Images with keypoint coordinates:
════════

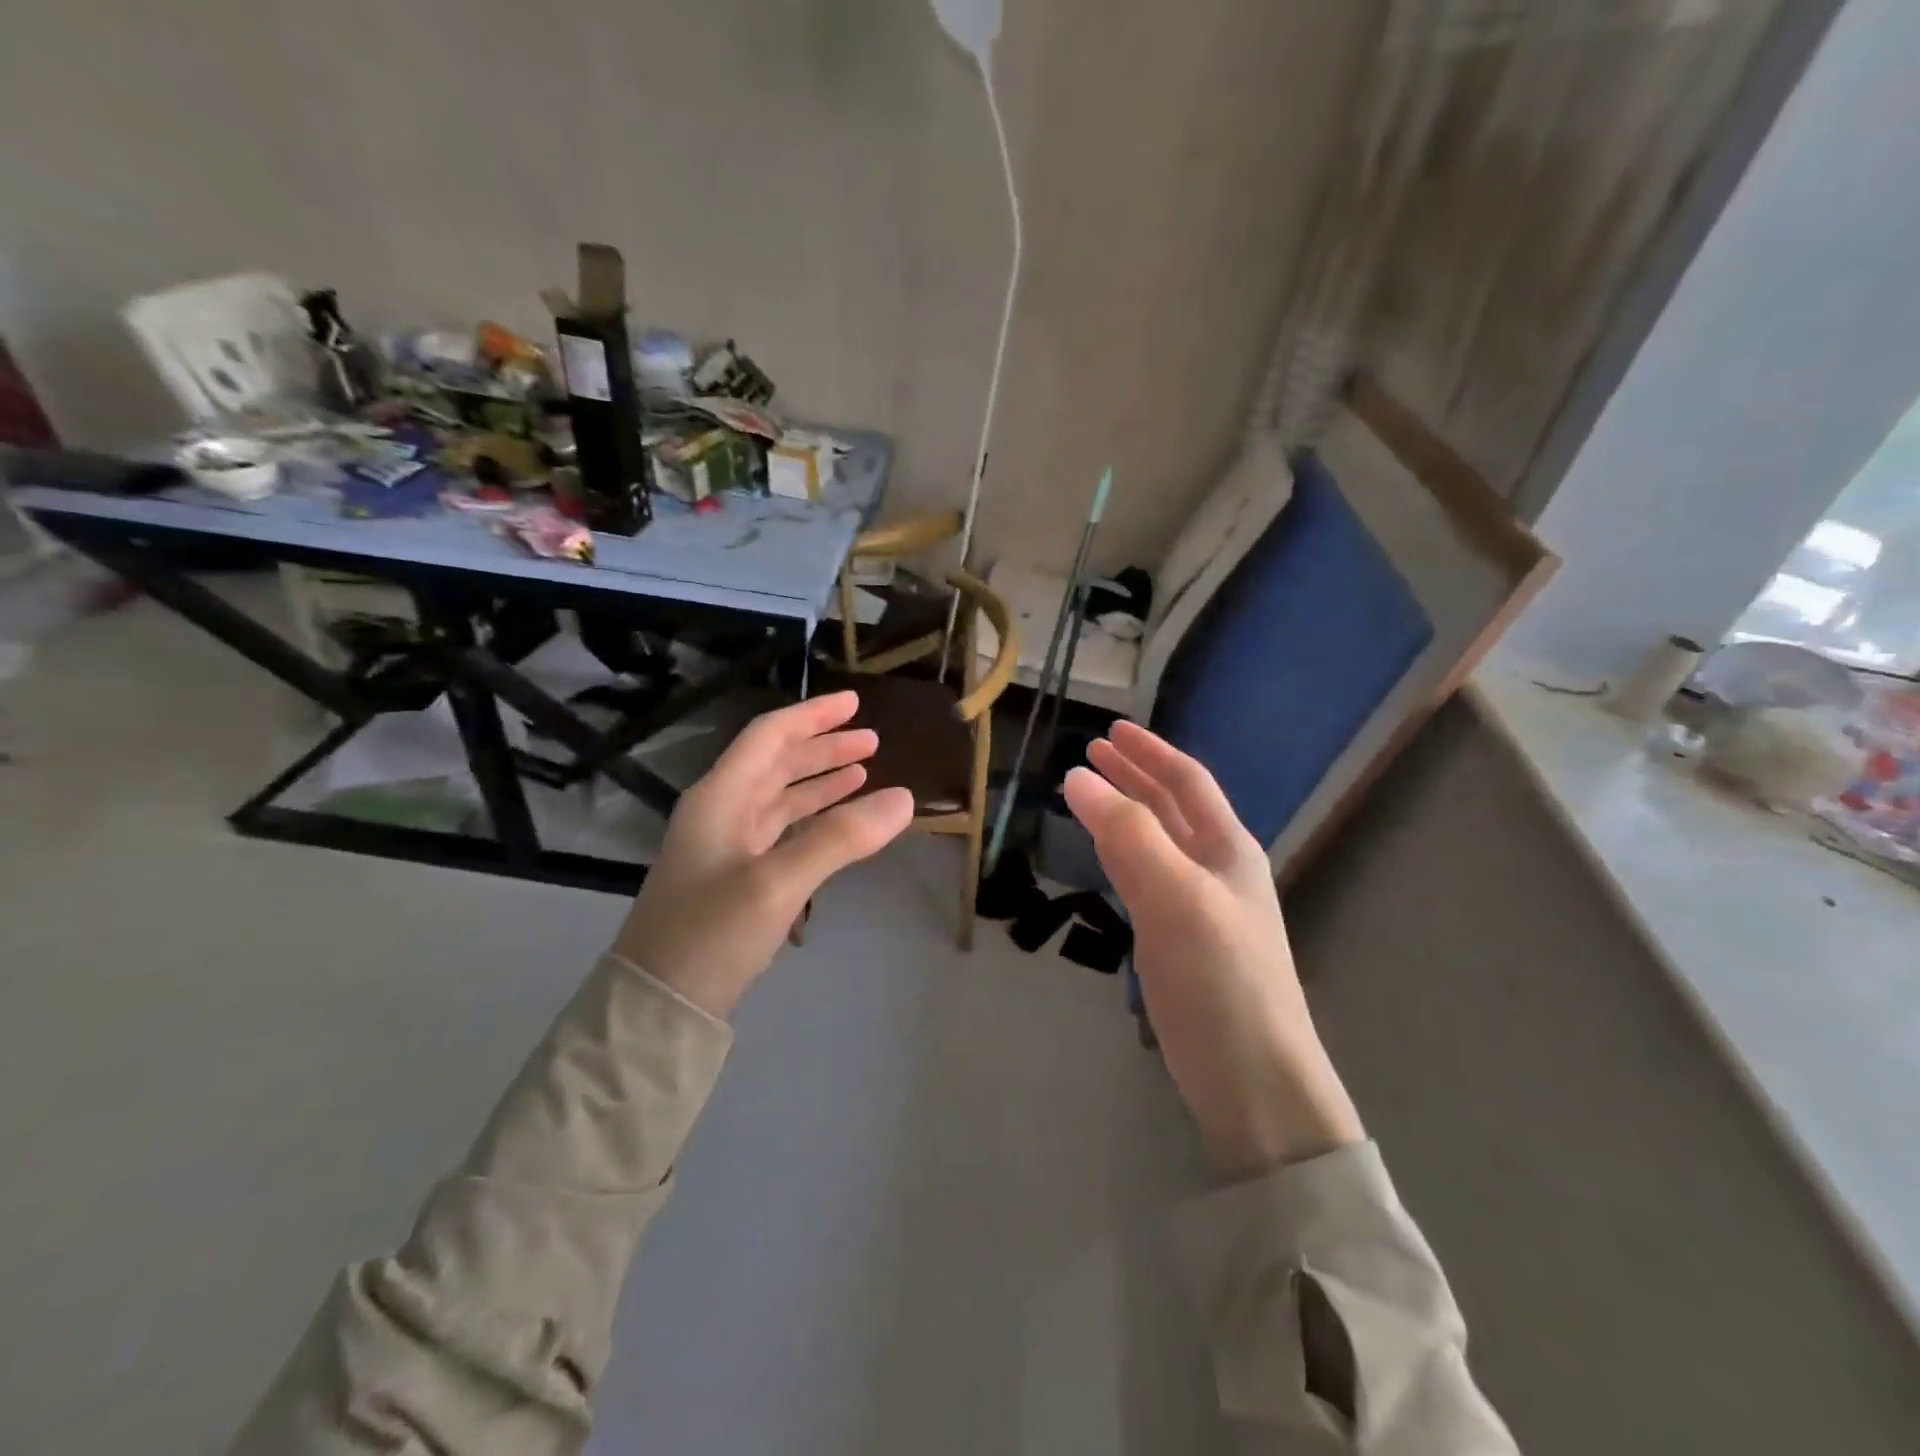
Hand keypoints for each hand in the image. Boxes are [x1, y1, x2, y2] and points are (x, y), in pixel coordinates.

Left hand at [614, 692, 913, 1018]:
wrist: (657, 1004)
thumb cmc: (711, 933)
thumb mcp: (777, 883)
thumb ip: (840, 838)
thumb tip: (904, 799)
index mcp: (720, 797)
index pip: (769, 737)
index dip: (813, 716)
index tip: (854, 703)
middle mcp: (721, 811)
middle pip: (775, 762)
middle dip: (823, 747)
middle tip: (871, 740)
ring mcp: (726, 844)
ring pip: (779, 796)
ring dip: (819, 780)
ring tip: (863, 771)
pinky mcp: (735, 875)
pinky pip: (780, 829)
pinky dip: (811, 817)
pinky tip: (836, 820)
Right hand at [1064, 722, 1362, 1177]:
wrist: (1253, 1081)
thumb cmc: (1222, 980)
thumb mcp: (1175, 897)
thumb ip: (1128, 835)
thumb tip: (1077, 776)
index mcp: (1229, 849)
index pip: (1187, 782)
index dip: (1149, 751)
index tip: (1109, 730)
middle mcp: (1218, 869)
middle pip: (1172, 807)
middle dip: (1134, 775)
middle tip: (1090, 753)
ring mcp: (1199, 907)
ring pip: (1157, 842)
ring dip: (1125, 812)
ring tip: (1090, 793)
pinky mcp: (1179, 942)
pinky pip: (1146, 878)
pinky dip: (1122, 853)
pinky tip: (1107, 855)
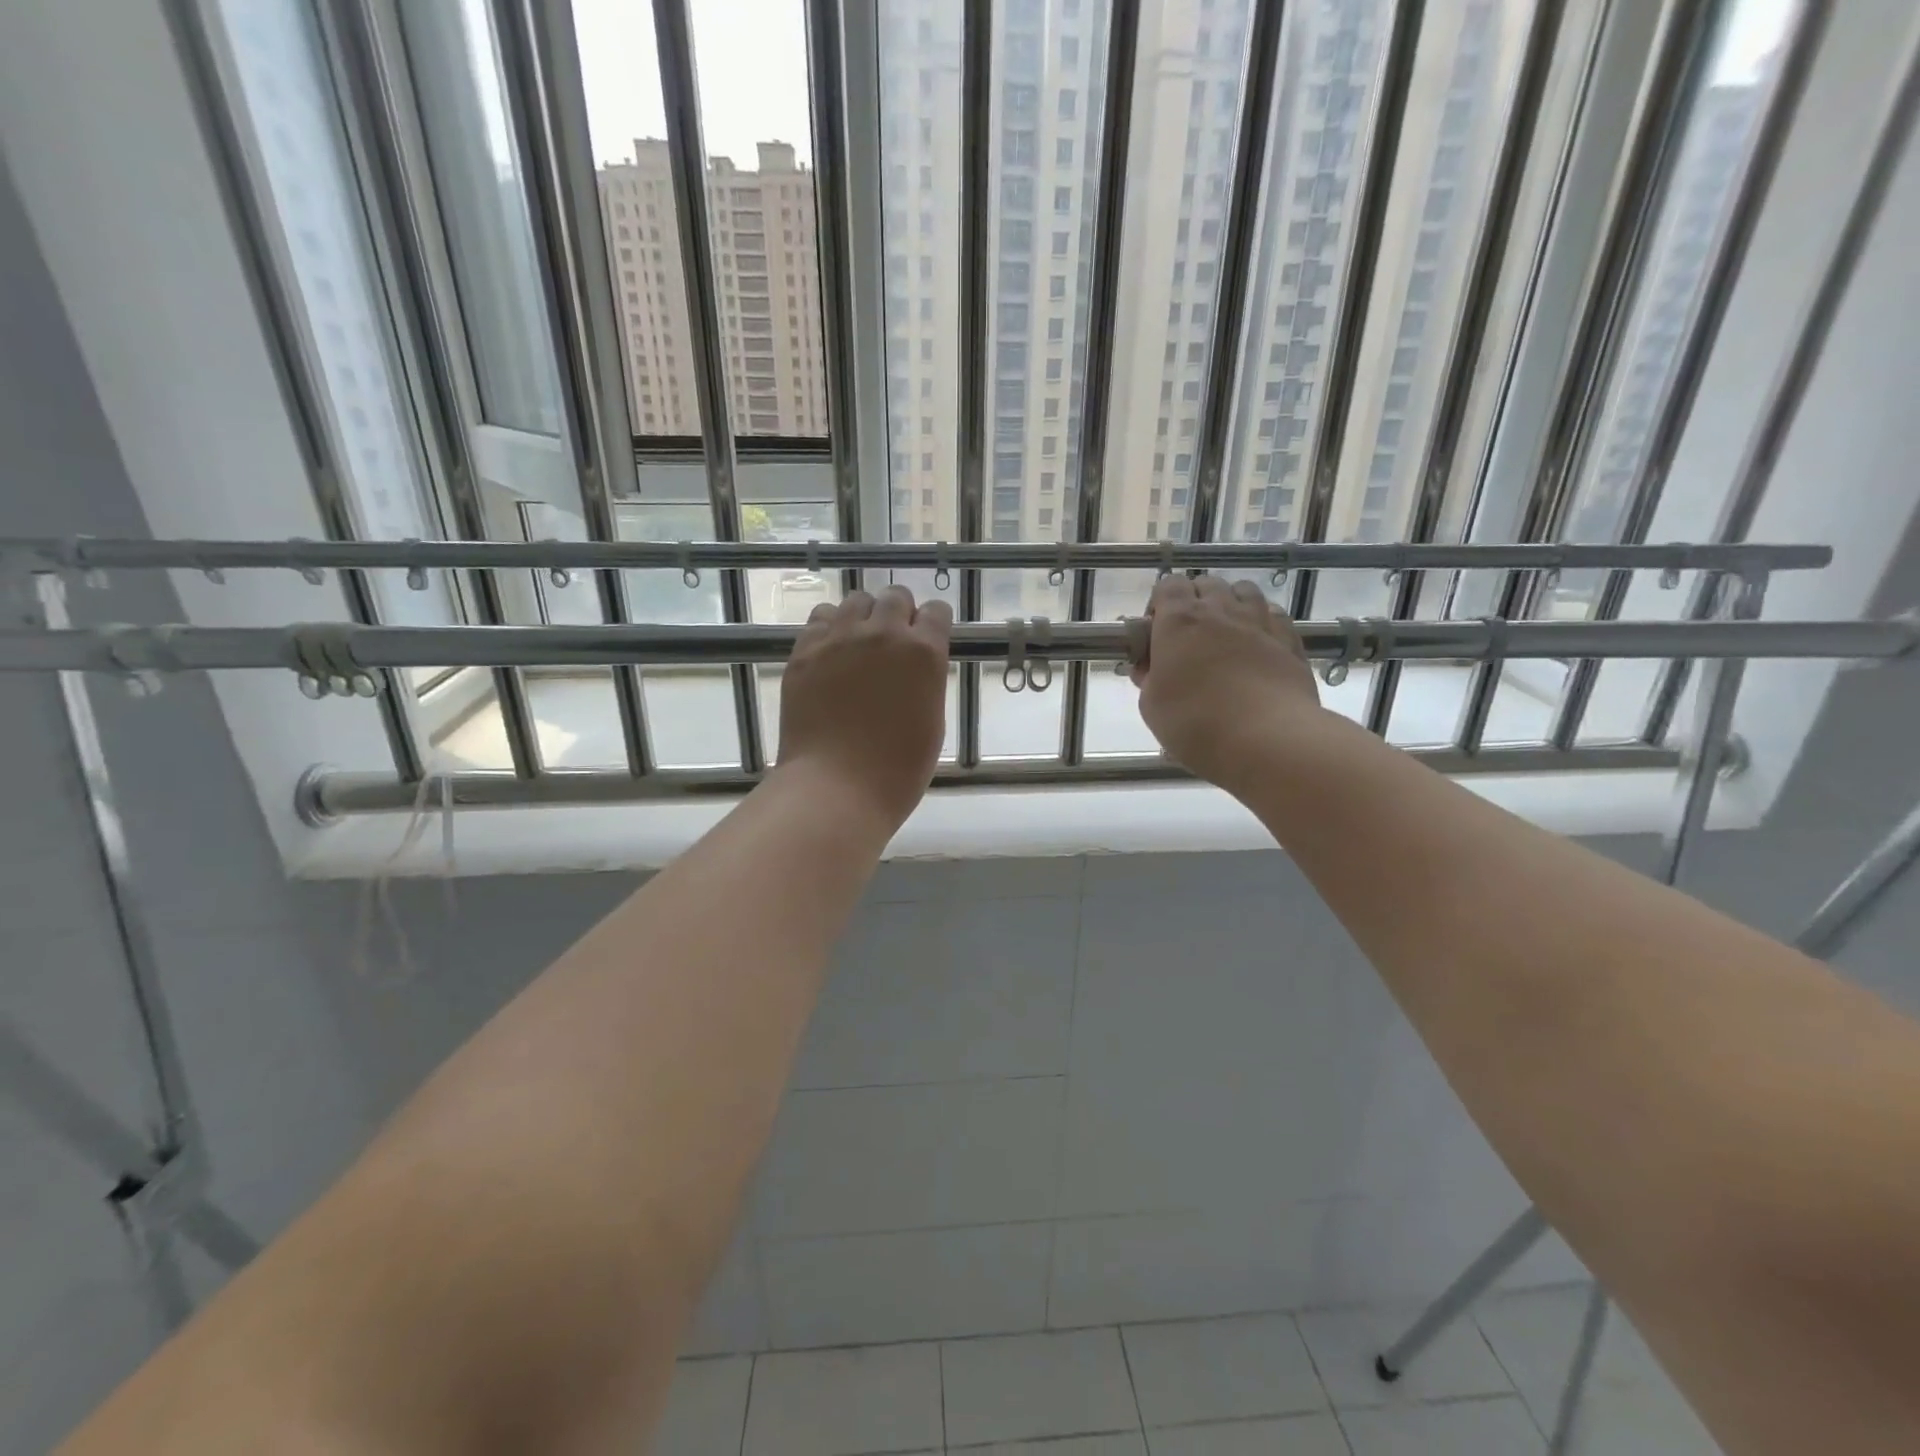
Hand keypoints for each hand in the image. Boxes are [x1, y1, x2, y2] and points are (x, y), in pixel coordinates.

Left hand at [778, 585, 951, 826]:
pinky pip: (820, 618)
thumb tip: (914, 667)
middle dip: (899, 615)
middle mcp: (884, 633)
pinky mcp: (805, 650)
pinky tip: (831, 652)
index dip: (933, 625)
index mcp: (924, 653)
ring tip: (859, 645)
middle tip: (893, 645)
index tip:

════════

Exercise details ::
Each line of the data must be restated exactly, and the pictures must be left out.

Your response ::
Hand keypoints for each hand in the image. Boxes are [x1, y1, x2, y2] and points are (x, y), in pixel coordinates.

Left hand at [614, 692, 913, 1018]:
wrist: (657, 1004)
thumb cmc: (711, 933)
thumb mcp: (777, 883)
thumb ip: (840, 838)
thumb tip: (904, 799)
index mcp: (720, 797)
index pip: (769, 737)
index dip: (813, 716)
index tip: (854, 703)
middle mcp: (721, 811)
middle pip: (775, 762)
middle dip: (823, 747)
middle tip: (871, 740)
ring mcp: (726, 844)
ring pip: (779, 796)
ring dip: (819, 780)
ring tip: (863, 771)
pinky mcp: (735, 875)
pinky pip: (780, 829)
pinky dip: (811, 817)
pinky tip: (836, 820)
Right hand at [1064, 722, 1362, 1177]:
wrist: (1253, 1081)
thumb cmc: (1222, 980)
thumb mcp: (1175, 897)
thumb ip: (1128, 835)
thumb tip: (1077, 776)
index mcp: (1229, 849)
index pip: (1187, 782)
index dip: (1149, 751)
index tip: (1109, 730)
middle mcp: (1218, 869)
middle pip: (1172, 807)
middle dip: (1134, 775)
middle tip: (1090, 753)
ring mcp: (1199, 907)
ring pip: (1157, 842)
ring dip: (1125, 812)
ring tip: (1090, 793)
pinky mcp: (1179, 942)
pinky pip: (1146, 878)
pinky dip: (1122, 853)
pinky tip: (1107, 855)
Hand keypoints for each hand in the image. Boxes are [x1, y1, x2, y2] and points are (x, y), in pixel coordinates.

Left hand at [778, 585, 951, 826]:
pinky pip: (820, 618)
thumb tip: (914, 667)
middle dip: (899, 615)
middle mcp: (884, 633)
pinky mcp: (805, 650)
pinky tip: (831, 652)
index dip: (933, 625)
index mcp: (924, 653)
ring tip: (859, 645)
middle tip: (893, 645)
index tip:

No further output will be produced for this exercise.